Inspired by a Tweetea topic, I decided that for the month of February, I would exclusively use Google+ (G+) as my social platform of choice. I left Facebook and its timeline behind (making it wonder whether I skipped a whole month of my life), as well as Twitter, which carried on with its usual 140 character blitz.
The objective of the experiment was to determine whether I could grow my Google+ network reach (individuals putting me in their circles) at the same or higher rate than I added people to my network (my circles). Outside of this goal, I also intended to identify the overarching impact that Google+ could have both for individuals and brands, large and small.
As many of you have either heard or read, the majority of blog posts on Google+ being shared are focused on whether this is just another of Google’s failed attempts at a social network and how it is just an empty playground. I would like to start by quashing both of these assumptions. Google has clearly put all bets on Google+, from fully integrating it into their core products (Gmail, Calendars, Maps etc), to running a nationally televised commercial featuring the Muppets. Not to mention the 90+ million users who already signed up for the service in less than a year. It is very apparent that this is not going away any time soon and is only expected to get bigger.
At the start of my experiment, I had already been spending a small amount of time in the network, adding people to my circles and sharing content here and there. But, it was nothing close to the amount of time I had spent in Twitter and Facebook. So at the start of February, I had a small base of 289 people/brands that had included me in their circles. This small number of followers was very reminiscent of my early months on Twitter. Like Twitter, as I added individuals to my circles, in most cases they reciprocated back by circling me. I determined that for every 1.35 people I circled, 1 person would circle me back. This to me indicated that my network could grow at a fairly even pace. By the end of February, I had grown the number of those who circled me by 23% from 289 to 355. Comparatively, I had increased the number of those who I circled by 36% from 353 to 480.

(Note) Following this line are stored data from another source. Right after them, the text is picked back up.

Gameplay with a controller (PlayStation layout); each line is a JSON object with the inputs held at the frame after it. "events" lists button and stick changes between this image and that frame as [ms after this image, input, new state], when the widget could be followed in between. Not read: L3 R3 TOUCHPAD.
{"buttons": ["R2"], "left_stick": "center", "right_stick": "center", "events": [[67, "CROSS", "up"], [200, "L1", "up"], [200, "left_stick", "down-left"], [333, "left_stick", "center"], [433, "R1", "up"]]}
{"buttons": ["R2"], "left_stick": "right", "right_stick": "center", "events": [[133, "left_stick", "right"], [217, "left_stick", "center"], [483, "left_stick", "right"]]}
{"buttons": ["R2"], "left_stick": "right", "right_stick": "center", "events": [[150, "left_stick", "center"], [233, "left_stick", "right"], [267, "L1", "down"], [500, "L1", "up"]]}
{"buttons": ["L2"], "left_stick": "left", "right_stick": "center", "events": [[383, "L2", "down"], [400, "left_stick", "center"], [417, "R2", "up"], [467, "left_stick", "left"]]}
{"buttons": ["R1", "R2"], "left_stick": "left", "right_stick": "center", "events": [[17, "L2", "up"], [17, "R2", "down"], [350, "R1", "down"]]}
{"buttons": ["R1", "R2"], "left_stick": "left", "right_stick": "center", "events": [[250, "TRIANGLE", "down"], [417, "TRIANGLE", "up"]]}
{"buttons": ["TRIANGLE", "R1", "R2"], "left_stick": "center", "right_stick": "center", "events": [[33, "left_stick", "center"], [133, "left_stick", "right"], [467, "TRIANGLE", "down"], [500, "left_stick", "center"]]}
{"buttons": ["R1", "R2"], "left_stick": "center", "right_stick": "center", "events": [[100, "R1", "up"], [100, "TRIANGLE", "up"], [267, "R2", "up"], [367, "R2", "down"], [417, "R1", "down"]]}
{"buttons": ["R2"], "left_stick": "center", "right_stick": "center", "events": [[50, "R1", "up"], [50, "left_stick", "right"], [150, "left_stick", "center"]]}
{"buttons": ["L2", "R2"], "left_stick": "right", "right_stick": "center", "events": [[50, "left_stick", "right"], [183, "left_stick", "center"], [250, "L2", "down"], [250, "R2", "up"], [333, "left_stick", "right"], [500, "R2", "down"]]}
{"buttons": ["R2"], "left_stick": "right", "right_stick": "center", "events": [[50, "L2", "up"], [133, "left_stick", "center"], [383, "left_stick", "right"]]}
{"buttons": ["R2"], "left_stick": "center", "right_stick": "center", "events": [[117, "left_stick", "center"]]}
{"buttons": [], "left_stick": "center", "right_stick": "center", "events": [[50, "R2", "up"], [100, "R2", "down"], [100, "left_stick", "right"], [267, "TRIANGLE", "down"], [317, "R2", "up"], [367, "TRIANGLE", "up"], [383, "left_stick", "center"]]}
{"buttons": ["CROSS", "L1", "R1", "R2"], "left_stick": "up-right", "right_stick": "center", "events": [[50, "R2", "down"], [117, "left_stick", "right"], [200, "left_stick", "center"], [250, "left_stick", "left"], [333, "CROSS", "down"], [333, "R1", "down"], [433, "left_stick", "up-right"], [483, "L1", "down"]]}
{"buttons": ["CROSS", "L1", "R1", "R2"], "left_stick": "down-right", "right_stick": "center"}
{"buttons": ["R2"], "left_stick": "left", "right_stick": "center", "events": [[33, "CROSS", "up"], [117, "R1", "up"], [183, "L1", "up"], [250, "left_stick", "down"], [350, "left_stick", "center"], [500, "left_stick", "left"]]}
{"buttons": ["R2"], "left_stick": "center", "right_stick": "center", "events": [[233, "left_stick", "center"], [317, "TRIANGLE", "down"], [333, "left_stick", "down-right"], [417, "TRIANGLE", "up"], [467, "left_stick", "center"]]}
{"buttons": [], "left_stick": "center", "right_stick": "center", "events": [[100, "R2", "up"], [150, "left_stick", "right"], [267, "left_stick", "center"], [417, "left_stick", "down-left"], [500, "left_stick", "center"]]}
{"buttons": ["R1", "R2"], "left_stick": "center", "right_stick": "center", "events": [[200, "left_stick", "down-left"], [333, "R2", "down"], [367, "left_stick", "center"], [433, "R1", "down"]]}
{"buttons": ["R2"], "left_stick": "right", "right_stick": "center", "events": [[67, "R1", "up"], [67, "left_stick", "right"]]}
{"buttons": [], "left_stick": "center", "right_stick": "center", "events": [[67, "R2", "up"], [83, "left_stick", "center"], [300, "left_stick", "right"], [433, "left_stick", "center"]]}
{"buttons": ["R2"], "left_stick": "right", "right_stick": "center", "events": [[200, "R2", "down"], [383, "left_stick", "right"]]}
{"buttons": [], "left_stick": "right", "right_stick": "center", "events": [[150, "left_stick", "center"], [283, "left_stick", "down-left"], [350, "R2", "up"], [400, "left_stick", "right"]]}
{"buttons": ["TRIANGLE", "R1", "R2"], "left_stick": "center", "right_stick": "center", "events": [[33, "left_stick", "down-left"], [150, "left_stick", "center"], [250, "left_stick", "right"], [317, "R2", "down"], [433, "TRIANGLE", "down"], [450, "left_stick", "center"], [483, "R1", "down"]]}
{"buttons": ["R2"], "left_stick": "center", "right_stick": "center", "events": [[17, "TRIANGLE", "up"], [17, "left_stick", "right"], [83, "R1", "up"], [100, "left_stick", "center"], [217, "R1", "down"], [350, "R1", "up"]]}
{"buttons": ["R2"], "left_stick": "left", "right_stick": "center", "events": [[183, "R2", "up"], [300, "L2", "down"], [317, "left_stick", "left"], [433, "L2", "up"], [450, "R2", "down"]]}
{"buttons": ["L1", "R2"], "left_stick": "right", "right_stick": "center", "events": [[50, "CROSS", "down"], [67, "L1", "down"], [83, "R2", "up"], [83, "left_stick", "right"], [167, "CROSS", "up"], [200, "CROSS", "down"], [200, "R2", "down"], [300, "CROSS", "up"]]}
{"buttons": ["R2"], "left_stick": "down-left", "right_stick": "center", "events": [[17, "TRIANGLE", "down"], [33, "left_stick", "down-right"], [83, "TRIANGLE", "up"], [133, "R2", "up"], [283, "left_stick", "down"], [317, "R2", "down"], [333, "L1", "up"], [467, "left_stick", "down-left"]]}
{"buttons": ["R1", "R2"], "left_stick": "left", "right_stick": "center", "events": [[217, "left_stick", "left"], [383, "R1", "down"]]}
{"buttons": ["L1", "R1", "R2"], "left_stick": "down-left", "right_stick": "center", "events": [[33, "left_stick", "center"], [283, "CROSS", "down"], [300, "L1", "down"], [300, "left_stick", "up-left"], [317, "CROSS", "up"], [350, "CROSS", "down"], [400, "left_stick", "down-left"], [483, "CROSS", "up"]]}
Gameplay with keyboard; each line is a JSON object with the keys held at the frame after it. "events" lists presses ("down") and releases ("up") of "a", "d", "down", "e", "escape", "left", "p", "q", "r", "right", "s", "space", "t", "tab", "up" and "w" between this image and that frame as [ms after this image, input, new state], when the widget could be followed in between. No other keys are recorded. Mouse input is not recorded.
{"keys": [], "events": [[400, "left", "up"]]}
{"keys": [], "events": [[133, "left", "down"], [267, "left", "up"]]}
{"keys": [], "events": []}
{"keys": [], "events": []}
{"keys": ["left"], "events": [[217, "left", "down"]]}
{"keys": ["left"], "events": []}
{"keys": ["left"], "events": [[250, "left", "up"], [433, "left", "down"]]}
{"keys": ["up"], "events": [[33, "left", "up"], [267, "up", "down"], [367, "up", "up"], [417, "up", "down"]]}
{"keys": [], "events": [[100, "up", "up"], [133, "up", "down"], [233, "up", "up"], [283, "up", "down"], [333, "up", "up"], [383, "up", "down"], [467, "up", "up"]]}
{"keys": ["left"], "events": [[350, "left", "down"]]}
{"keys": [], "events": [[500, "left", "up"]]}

Now you may ask, “What does increasing the number of those who circle me or my brand mean?” Well, it doesn’t mean much unless you do something with this group of followers. Like all other social networks, you can’t just grow followers to grow followers. You have to engage them and share unique content with them. You may even offer incentives that no other channel can receive. Smaller brands should look at this network of people as the perfect opportunity to connect with promoters of your brand and drive awareness. What other network do you have the ability to interact with individuals without being pushed down in a user’s stream by every other brand and their brother?
I looked at brands like Bell’s Brewery, which is known nationally but still smaller than the big boys like Anheuser-Busch or Miller, as an example of taking advantage of a smaller network and capitalizing on it. Bell’s has demonstrated how a brand can develop and provide unique content to its followers. Currently, Bell’s has just under 1,200 people who are following its G+ brand page. If you scroll through the posts, you’ll see that almost every post has a +1 or comment.
On the flip side, bigger brands like Jack Daniel’s have yet to put considerable effort into its Google+ brand page and would most likely benefit, much like Bells, by putting an assertive effort into its Google+ brand page.
If you have the resources to add an additional social network to your marketing mix, you should definitely consider Google+ — whether it is the ability to edit live posts for those “whoops spelled that wrong” moments, or the fact that Google has recently enhanced its social analytics reporting with obvious focus around G+. Google+ definitely can have big brand impact that can be worthwhile.
The other big component of Google+ is the personal elements of the network. With the help of Rodolfo “Bobby” Mercader, who also dedicated the month of February to being only on Google+, I was able to see some interesting results on how to improve engagements. Looking at Bobby’s post data, posts that included a link were 63% more likely to receive a +1 than posts that did not include a link. Although this may not be revolutionary to marketing folks, it clearly shows a way that you can drive engagement both for your personal and brand content in Google+.
Another interesting observation that Bobby discovered was that out of all the individuals who +1’d his posts, a majority of them did not have him circled, and vice versa. It was as if they did a drive-by +1 and didn’t stop to introduce themselves. This could be an indicator that people are using Google+’s search field to find relevant content, but never actually establish a relationship with the originator of the content. Although there is no relationship built between the creator of the post and individual who +1’d the post, it is an indication of how Google is able to leverage its search knowledge to drive engagement.
Overall, Google+ is an extremely engaging social network that allows users to do several things, like check in to venues, video chat (“hang out” in Google+’s instance) or just post what interesting LOL cat video they found. The results of the experiment clearly show that Google+ is still very early in its development. It has yet to even hit a year of existence, and just like Facebook and Twitter, it will take time to find its groove.
Personally, I will continue to use Google+ as a core way to connect and share with others. I have found it to be a breath of fresh air to my mix of social networks that I spend my time on. I also have found the content being shared to be more interesting and asking for me to engage.
If you are a small brand, take this opportunity to be heard and build solid promoters. For larger brands, take the time to evaluate whether your audience is in the space. If you’re able to put the resources into your mix, then Google+ can be a driver for not only your social presence, but also your search presence.